Cahors (Le petit Grandmont de) - Lot

Localisation :
Sur la commune et le canton de Cahors. Située dans les faubourgs de Saint-Georges qui borde la rive gauche du Lot, l’ancienne celle se trouvait à l’emplacement des maisons au sud de la place de la Merci .Nous connaissons son emplacement grâce à un rapport de visite du 25 mai 1682 qui nous donne l’indication suivante :
“Sans église, ni chapelle, le fief, confrontant du levant, à chemin de Pech-de-Fourques; du midi, à maison Pradié et susdit Pech; et du Nord, grande rue du faubourg qui est le chemin de Montauban à Paris, a l’occident, au recoin de la rue allant du faubourg à l’église paroissiale St Julien.. Dans ce fief et joignant ladite route, est un prêtre où était autrefois la chapelle.
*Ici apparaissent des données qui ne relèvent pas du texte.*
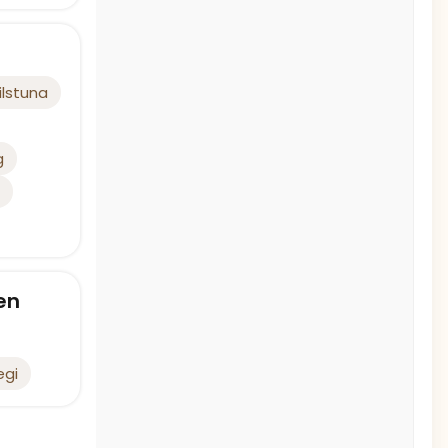
ilstuna
g
en
egi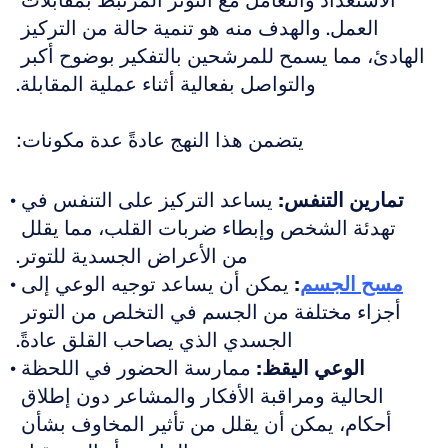
الاستعداد والتعامل مع التوتر المرتبط بمقابلات 
العمل. والهدف منه هو تنمية حالة من التركيز 
الهادئ، مما يسمح للمرشحين بالتفكير بوضوح أكبر 
والتواصل بفعالية أثناء عملية المقابلة.
يتضمن هذا النهج عادةً عدة مكونات:
تمارين التنفس:
 يساعد التركيز على التنفس في 
تهدئة الشخص وإبطاء ضربات القلب، مما يقلل 
من الأعراض الجسدية للتوتر.
مسح الجسم
:
 يمكن أن يساعد توجيه الوعي إلى 
أجزاء مختلفة من الجسم في التخلص من التوتر 
الجسدي الذي يصاحب القلق عادةً.
الوعي اليقظ:
 ممارسة الحضور في اللحظة 
الحالية ومراقبة الأفكار والمشاعر دون إطلاق 
أحكام، يمكن أن يقلل من تأثير المخاوف بشأن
Dans le fief, sur la grande rue, il y a un patus de 8 cannes sur 4 (18m x 9m environ), où il y avait jadis une chapelle”.


Intérêt : néant.


Vestiges : aucun.( photo - la maison se trouvant sur l'emplacement)

Histoire :
Cette celle semble avoir été fondé par Hector Géraud du Cher, évêque de Cahors (1150 - 1190), qui était présent à Grandmont le jour de la canonisation de St-Etienne (30 août 1189). Le plus ancien document qui reste sur l’existence de la celle, est un procès-verbal dressé en 1287, par l’évêque R. de Cornil, ayant pour objet la modification des territoires des paroisses de Cahors. Il est dit dans ce document que le prieur des religieux de Grandmont fut consulté . Ce même évêque fait un legs dans son testament de 1289 . En 1295 la celle hébergeait cinq clercs et en 1317 elle fut unie à Francou.
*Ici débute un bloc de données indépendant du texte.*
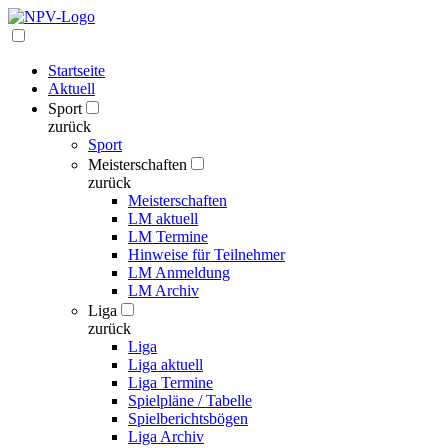
Startseite
Aktuell
Sport
zurück
Sport
Meisterschaften
zurück
Meisterschaften
LM aktuell
LM Termine
Hinweise für Teilnehmer
LM Anmeldung
LM Archiv
Liga
zurück
Liga
Liga aktuell
Liga Termine
Spielpläne / Tabelle
Spielberichtsbögen
Liga Archiv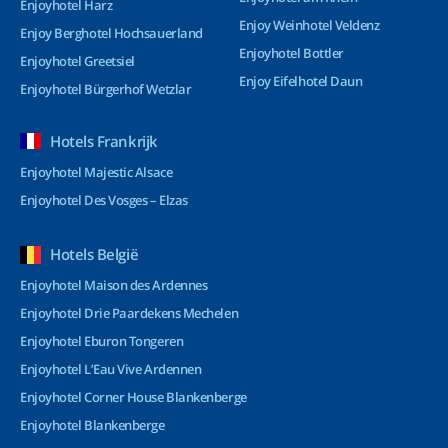
Enjoyhotel Harz
Enjoy Weinhotel Veldenz
Enjoy Berghotel Hochsauerland
Enjoyhotel Bottler
Enjoyhotel Greetsiel
Enjoy Eifelhotel Daun
Enjoyhotel Bürgerhof Wetzlar
Hotels Frankrijk
Enjoyhotel Majestic Alsace
Enjoyhotel Des Vosges – Elzas
Hotels België
Enjoyhotel Maison des Ardennes
Enjoyhotel Drie Paardekens Mechelen
Enjoyhotel Eburon Tongeren
Enjoyhotel L’Eau Vive Ardennen
Enjoyhotel Corner House Blankenberge
Enjoyhotel Blankenberge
En 1385, au plus fort de la guerre de cent ans, les Consuls firent transporter la cloche du monastère dans une tour du pont-Valentré, pour donner l’alarme en cas de besoin . Une cloche provenant de la chapelle Sainte-Croix-du-Pal est donnée à la celle par les consuls le 13 septembre 1397 . Nous n’avons aucun renseignement sur ce que devenait le prieuré au cours du XVème et XVIème s., mais on peut supposer sans grand risque d’erreur que les bâtiments n’étaient plus entretenus. Le Pouillé du diocèse de Cahors du chanoine Dumas de 1679 dit que la : “ sur quelques maisons du faubourg” .
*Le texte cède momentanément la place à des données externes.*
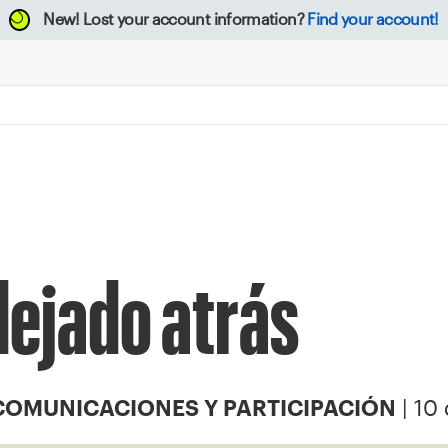
New!
Lost your account information?
Find your account!
dejado atrás
| 10
COMUNICACIONES Y PARTICIPACIÓN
L’abbé Alexandre Fremon désirant récupérer les biens ayant appartenu à l’Ordre, demanda la condamnation des détenteurs des celles annexes de Francou, et de Jean Garrigue en particulier, qui détenait la celle de Cahors par une attribution faite sans droit de l’évêque du lieu . Un arrêt du Conseil du Roi daté du 16 août 1682, donna raison à l’Abbé de Grandmont, et condamna les détenteurs à remettre les lieux en état ! Cette décision ne fut jamais exécuté ... Un procès-verbal de visite fut dressé par P. Massip, procureur du Roi, Jean Gironde, père et procureur de Pierre Gironde, prieur commendataire de Francou, Denis Frugat, prieur claustral de Francou et de Maffré Arbus, greffier.
Le 24 février 1769, l’évêque de Cahors se voyait par lettres patentes propriétaire des lieux...pour une vingtaine d’années.